Still, I did not organize women in a feminist organization; we were just THERE, and the men knew not to mess with us. The newspaper also carried many articles, poems, etc. about women’s activism and leaders in New Mexico and around the world.

El Grito was by far the most internationally focused Chicano movement newspaper of the times. We sent people to Vietnam, China, Cuba. We saw the New Mexico land struggle in relation to the struggles of those and other peoples.

Lessons to Pass Along

From New Mexico I moved to the San Francisco Bay Area in 1976 and soon after joined the Democratic Workers Party, a Marxist group headed by women — the first of its kind. Many lessons come from that 1977-85 experience, including that it is possible to organize working-class, grassroots people of color into campaigns and other work that advance socialist goals

Another lesson: women can be as tyrannical as men.

But that did not and should never end my feminism. It is also there, in my 2008 book 500 Years of Chicana Women’s History.

Lessons to pass along, very crudely and briefly:

Especially for young warriors, try to maintain two clocks in your head: 1) a sense of the immediate, what you are doing, how to do it better, NOW.  This includes allowing for burn-out and planning to avoid it. 2) a sense of history. Progressive change takes a long, long time.

Look back 50 years and then forward, to improve your vision. Try to bring a radical definition of goals into your work.
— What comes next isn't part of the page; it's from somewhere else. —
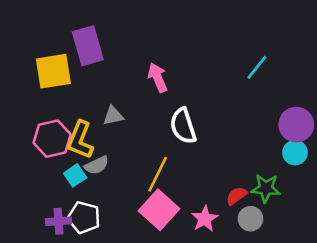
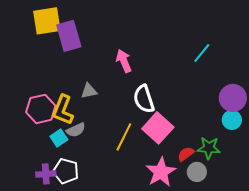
yellow square: (53, 71) -> (47, 21), moved
pink square: (159, 210) -> (158, 128), moved
pink star: (205, 219) -> (161, 172), size x1.4

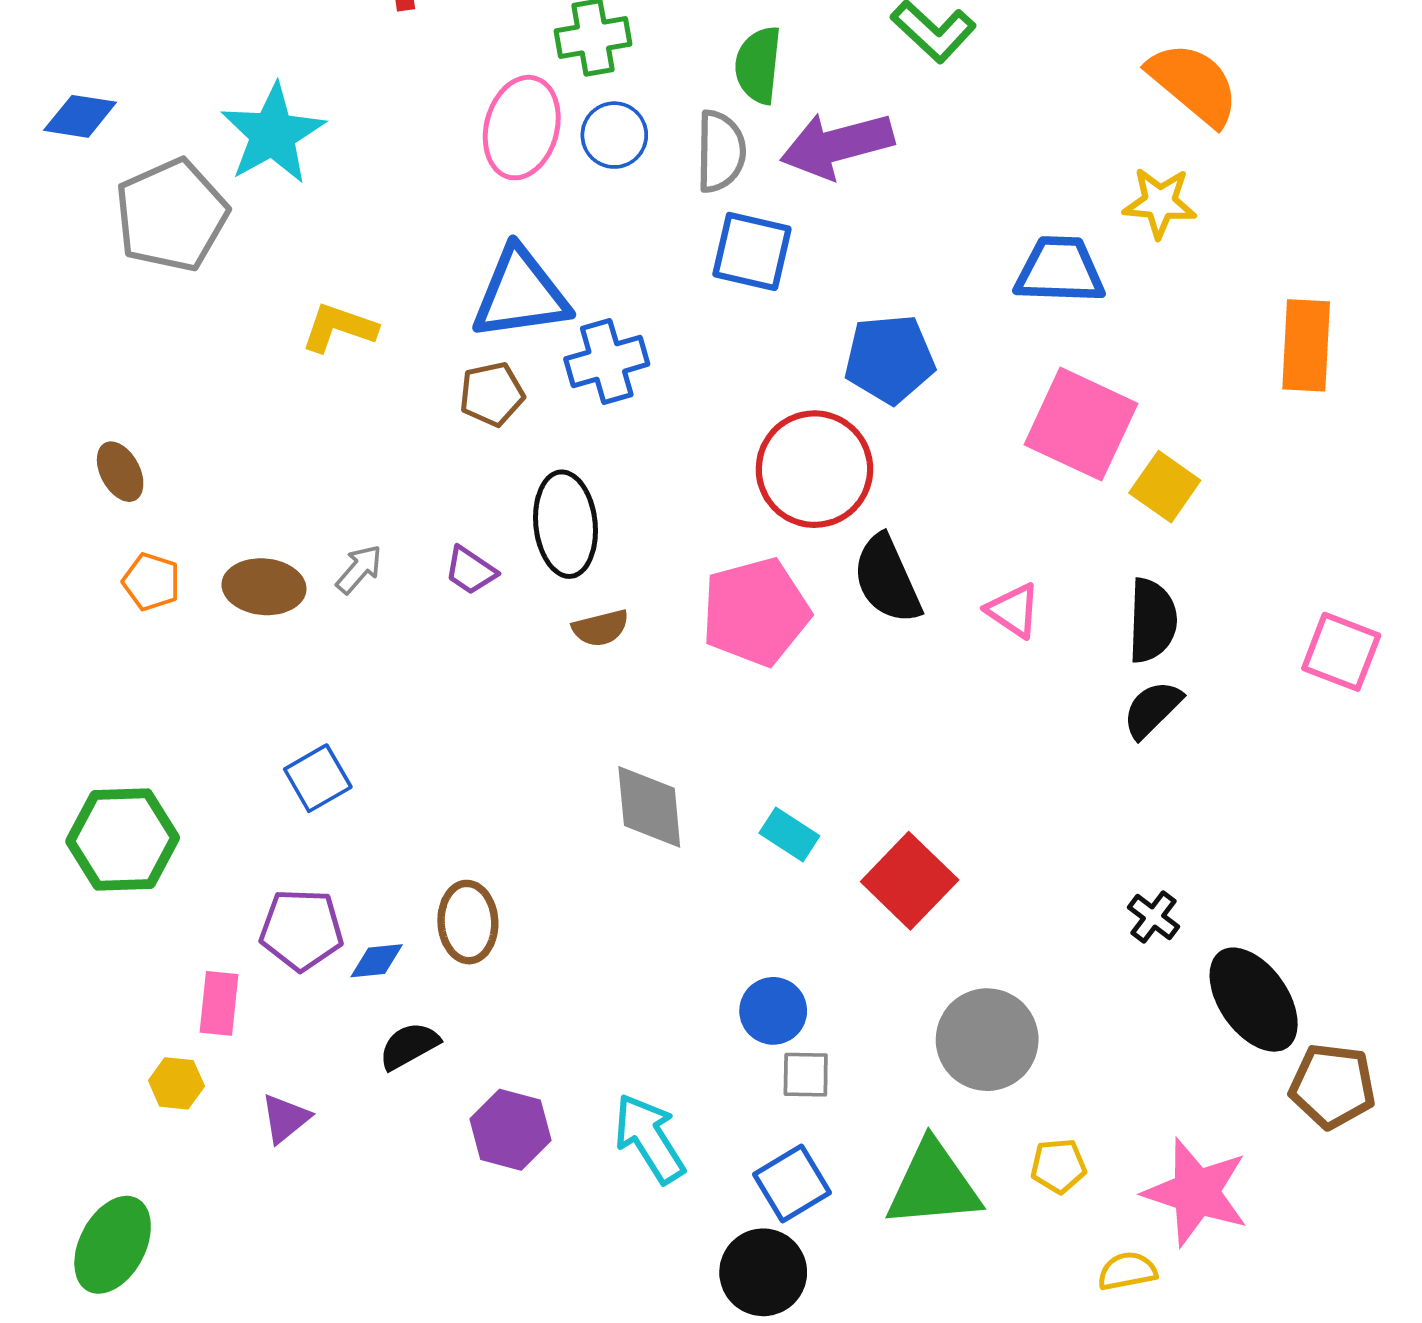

We spend so much of our time exposing and fighting what is wrong with this society. We talk about capitalism and imperialism as dutiful lefties, and we are right of course. We may say we want an anti-capitalist society. But how often do we describe the positive form of that alternative?

Mostly we don’t, and that is mostly because of association with the unsuccessful forms the world has seen of those alternatives. Time to stick our necks out, methinks: Advance socialism, even communism as visions of what we, the people, need and can grow to want.